F15845

Legal status
- Legal status: Investigational;

Identifiers
- IUPAC name (3R)-N-[(2S)-3-(2-Methoxyphenyl)sulfanyl-2-methylpropyl]-3,4-dihydro-2H-1,5-benzoxathiepin-3-amine;
- CAS Number: 470454-73-0;
- PubChem CID: 11566989;
- ChemSpider: 9741760;
- UNII: 937TSH5BGH;
- ChEMBL: ChEMBL511058;
- CompTox Dashboard (EPA): DTXSID001116393 ;

Chemical and physical data
- Formula: C_{20}H_{25}NO_{2}S_{2}
- Molar mass: 375.55 g·mol^{−1}
- 3D model (JSmol): Interactive image;
- SMILES C[C@@H](CN[C@@H]1COC2=CC=CC=C2SC1)CSC3=CC=CC=C3OC;
- InChI InChI=1S/C20H25NO2S2/c1-15(13-24-19-9-5-3-7-17(19)22-2)11-21-16-12-23-18-8-4-6-10-20(18)25-14-16/h3-10,15-16,21H,11-14H2,1-2H3/t15-,16+/m0/s1; Key:HZQHAAFWVRDHMZ-JKSUJKDBSA-N;

= F15845 =

Cardiac drug

F15845 is a cardiac drug proposed to have beneficial effects for the treatment of angina pectoris, arrhythmias and ischemia by inhibiting the persistent sodium current. The drug, currently in phase II of clinical trials, targets the persistent sodium current with selectivity and produces minimal adverse effects in current experimental studies.

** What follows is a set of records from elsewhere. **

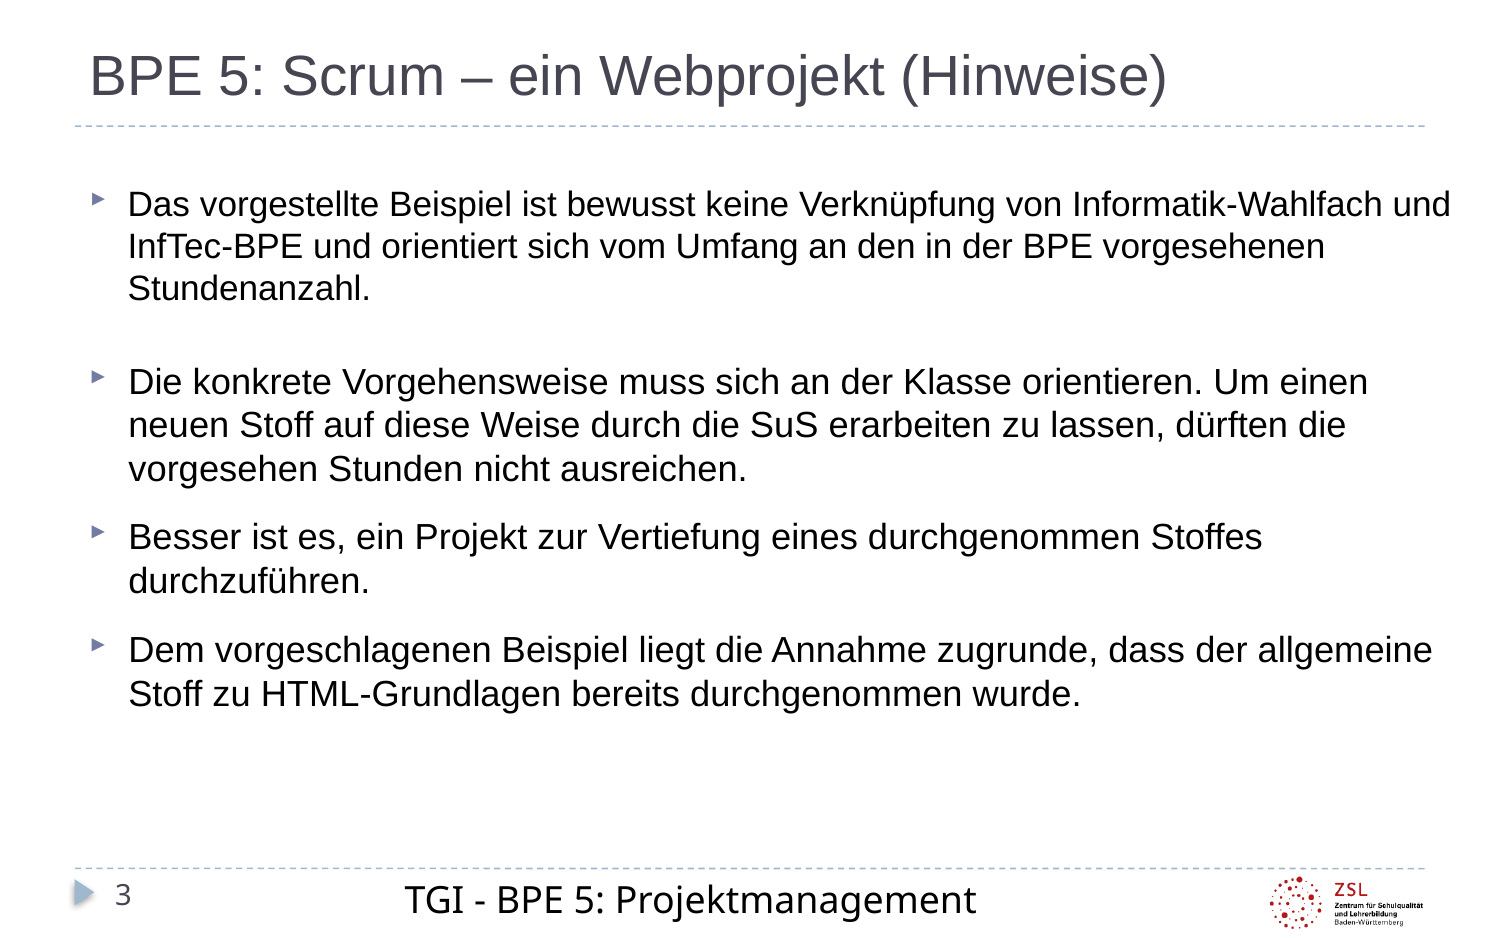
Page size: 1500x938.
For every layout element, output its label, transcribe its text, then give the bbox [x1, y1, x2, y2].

list Das vorgestellte Beispiel ist bewusst keine Verknüpfung von Informatik-Wahlfach und InfTec-BPE und orientiert sich vom Umfang an den in der BPE vorgesehenen Stundenanzahl. [75, 173, 1471, 316]
picture [1269, 875, 1424, 930]
slide_number 3 [100, 868, 336, 919]
title BPE 5: Scrum – ein Webprojekt (Hinweise) [75, 31, 1425, 115]
footer TGI - BPE 5: Projektmanagement [336, 868, 1046, 919]
text_box Die konkrete Vorgehensweise muss sich an der Klasse orientieren. Um einen neuen Stoff auf diese Weise durch die SuS erarbeiten zu lassen, dürften die vorgesehen Stunden nicht ausreichen. Besser ist es, ein Projekt zur Vertiefung eines durchgenommen Stoffes durchzuführen. Dem vorgeschlagenen Beispiel liegt die Annahme zugrunde, dass der allgemeine Stoff zu HTML-Grundlagen bereits durchgenommen wurde. [74, 350, 1471, 724]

==Persistent sodium current==
In the cardiac myocyte, the persistent sodium current corresponds to the delayed inactivation of the major sodium channel Nav1.5. In a functional muscle cell, this sodium channel plays an important role in the propagation of an action potential through the heart. Sodium influx is a key component in the initial depolarisation of the cell, followed by quick inactivation to allow for a plateau phase and calcium influx. Persistent sodium current prevents this normal action potential pattern, resulting in a prolonged action potential and increased sodium levels within the cardiac myocyte. Under these conditions the heart is more susceptible to damage and malfunctions.
Inhibition of the persistent sodium current is a novel therapeutic target to prevent long term changes in the heart resulting from ischemia. Hypoxia, heart failure and oxygen derived free radicals are all factors believed to activate the persistent sodium current. In ischemia, the major damage to the cardiac myocyte, due to hypoxia, is seen following the reperfusion of blood. High intracellular sodium levels from the persistent current results in high influx of calcium during reperfusion; leading to calcium overload, hypercontraction and cardiac myocyte death. The main contributor to this calcium overload is the sodium/calcium exchanger working in reverse, driven by the high intracellular concentration of sodium exchanging out of the cell with the extracellular calcium moving in.

==Pharmacology==
F15845 has been shown to selectively inhibit the persistent sodium current of Nav1.5 exerting cardioprotective effects following ischemia. In vitro testing showed minimal effects of F15845 on other important ion channels of the heart, including major Ca2+ and K+ channels. This characteristic is thought to account for the limited effect of F15845 to change other heart parameters such as basal cardiac function, hemodynamic functions and ventricular fibrillation. F15845 was also shown to exert improved effects when the membrane potential was depolarized, by acting on the extracellular side of the channel. This effect of the F15845 on the depolarised state of the persistent sodium current renders the drug particularly useful in ischemic conditions when the cardiac cell is depolarised.

==F15845 and angina==
The F15845 drug has been developed as a potential drug for therapy of angina pectoris. Current anti-anginal drugs, aiming to prevent ischemic events resulting from angina, fail to completely relieve symptoms without further cardiovascular effects (Vacher et al., 2009). In addition to F15845 being more selective to the persistent sodium current compared to its counterparts, it has also been shown to inhibit ST segment changes in the canine model of angina.